When he announced that he would be “a candidate for reelection as governor of the free state of Florida,” last November, DeSantis listed among his accomplishments that he had “stood up to the Biden regime.” The same week, he appeared on “Fox and Friends” to denounce “the Biden regime failures from Afghanistan to the southern border.”
This August, when Mar-a-Lago was searched by federal agents to seize classified documents illegally taken from the White House by Trump, DeSantis called it “another escalation in the weaponization of federal agencies against the Regime’s political opponents.”
While many Americans who do not spend their time immersed in the right-wing media echo chamber might be surprised that this term is so commonly used to describe a democratically elected federal government in Washington, the effort to discredit all non-conservative media outlets as filled with undercover left-wing operatives is of course not new.
In 2009, the Republican nominee for vice president the previous year, Sarah Palin, surprised tFox host Sean Hannity by referring to mainstream media critics of her memoir as “that lamestream media.” “Did you say lamestream media?” Hannity asked. “Yeah, lamestream,” Palin answered.

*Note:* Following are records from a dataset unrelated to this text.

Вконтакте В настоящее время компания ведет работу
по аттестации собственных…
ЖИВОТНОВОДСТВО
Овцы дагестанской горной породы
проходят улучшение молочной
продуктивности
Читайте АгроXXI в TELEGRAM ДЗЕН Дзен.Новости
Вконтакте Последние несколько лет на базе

Eight years later, Donald Trump went a step further by referring to any criticism of him or his administration as “fake news,” and calling reporters unwilling to accept his lies as truth “the enemy of the people.”
Over the past year, Republican politicians like DeSantis — who recently headlined campaign events for Republican candidates that effectively barred any journalists who were not willing to allow their reporting to be used in campaign commercials — have increasingly embraced the far more extreme claim that reporters who ask uncomfortable questions are “regime media.”